Author: Isaac Asimov
Some works manage to stand the test of time and retain their power, while others that may have been revolutionary at the time of their release, become obsolete. Foundation is the latter.
The first in a trilogy of books from the legendary science fiction author from the “Golden Age of Sci-Fi”, Isaac Asimov, Foundation is a collection of smaller books that were then collected into one single novel. Foundation is an extremely important work within the genre. It featured world building on a scale that had never been seen before, and paved the way for future authors to attempt the same. The story is about an organization of scholars known as the Foundation. Its founder Hari Seldon has predicted that in a thousand years time, the empire that rules the galaxy will collapse and civilization will fall into a new dark age. Seldon’s goal is not to avert the collapse, because he does not think that it can. However, he does think he can mitigate it, and get civilization back on track with the right preparations. He gathers the brightest minds of the galaxy to preserve knowledge so that the galaxy has a fighting chance at recovery.
While Asimov’s vision of the future, and his concepts such as “psychohistory” are interesting and have been very influential, the book fails to live up to its reputation because of uninteresting characters, a very boring writing style, stilted dialogue, and an overall feeling of being undercooked.
The characters in Foundation are two dimensional at best, and blend in with each other. Every one of them is basically the same. They’re very intelligent, and have conversations with other characters about economics, history, strategy, and other very important matters. Said conversations are just long, boring dumps of exposition where no one talks like an actual human being. Characters use phrases of exclamation such as “Great space!” or “Great galloping galaxies!” These aren’t dramatic, just goofy. Dialogue was definitely not Asimov’s strong suit. His characterization even less so. None of them develop, and each book focuses on a different era of time in the Foundation’s history, and the chapters and books are already very short and easy to read through.

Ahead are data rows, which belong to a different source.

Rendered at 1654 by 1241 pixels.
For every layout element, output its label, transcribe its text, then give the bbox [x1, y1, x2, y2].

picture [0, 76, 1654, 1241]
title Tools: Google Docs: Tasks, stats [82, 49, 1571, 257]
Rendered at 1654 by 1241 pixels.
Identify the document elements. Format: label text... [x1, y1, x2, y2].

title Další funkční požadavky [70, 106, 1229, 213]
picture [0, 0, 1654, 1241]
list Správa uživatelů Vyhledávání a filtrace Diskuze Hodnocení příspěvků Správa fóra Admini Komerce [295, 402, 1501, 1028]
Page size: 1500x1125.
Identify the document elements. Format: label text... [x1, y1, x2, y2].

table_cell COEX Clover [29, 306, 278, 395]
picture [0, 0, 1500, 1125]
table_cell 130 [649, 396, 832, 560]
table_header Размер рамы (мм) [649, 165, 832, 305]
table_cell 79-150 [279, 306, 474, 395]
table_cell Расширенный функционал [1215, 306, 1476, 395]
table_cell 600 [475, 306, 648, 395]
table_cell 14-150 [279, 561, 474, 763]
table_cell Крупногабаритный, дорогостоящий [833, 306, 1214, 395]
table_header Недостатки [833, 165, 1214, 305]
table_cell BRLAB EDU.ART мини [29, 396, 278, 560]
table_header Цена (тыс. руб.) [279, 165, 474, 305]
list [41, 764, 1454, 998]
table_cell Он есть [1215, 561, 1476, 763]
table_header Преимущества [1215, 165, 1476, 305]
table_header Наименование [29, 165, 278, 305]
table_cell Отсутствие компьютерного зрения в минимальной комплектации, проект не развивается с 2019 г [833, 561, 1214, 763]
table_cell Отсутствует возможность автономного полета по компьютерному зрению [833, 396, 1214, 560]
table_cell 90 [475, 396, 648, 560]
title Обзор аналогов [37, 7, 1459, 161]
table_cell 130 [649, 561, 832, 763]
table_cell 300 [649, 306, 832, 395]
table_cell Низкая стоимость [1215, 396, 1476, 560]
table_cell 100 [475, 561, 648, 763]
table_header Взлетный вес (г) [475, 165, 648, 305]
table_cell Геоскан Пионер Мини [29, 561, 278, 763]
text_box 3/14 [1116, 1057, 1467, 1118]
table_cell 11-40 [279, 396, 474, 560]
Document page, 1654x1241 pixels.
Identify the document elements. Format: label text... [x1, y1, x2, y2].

In addition to the bad characters and laughable dialogue, Foundation is written in a very bland way lacking any style. He occasionally has interesting and well written descriptions of the world in Foundation, but these are few and far between and are mostly in the first couple of chapters. Some writers don’t spend too much time on meaningless details, but going in the opposite direction can be just as bad. Other writers will use a minimalist, dry style to convey atmosphere or get a reader into the mindset of a character. Asimov’s prose is just minimalistic because he seemed to have no interest in refining it. He may have had good ideas, but those ideas do not make for an interesting read.
Foundation is a dull, average read. It has been left in the dust for a long time now by better science fiction novels and films. Only people with an interest in the history of the genre will find something of value. Others should just find something else to read.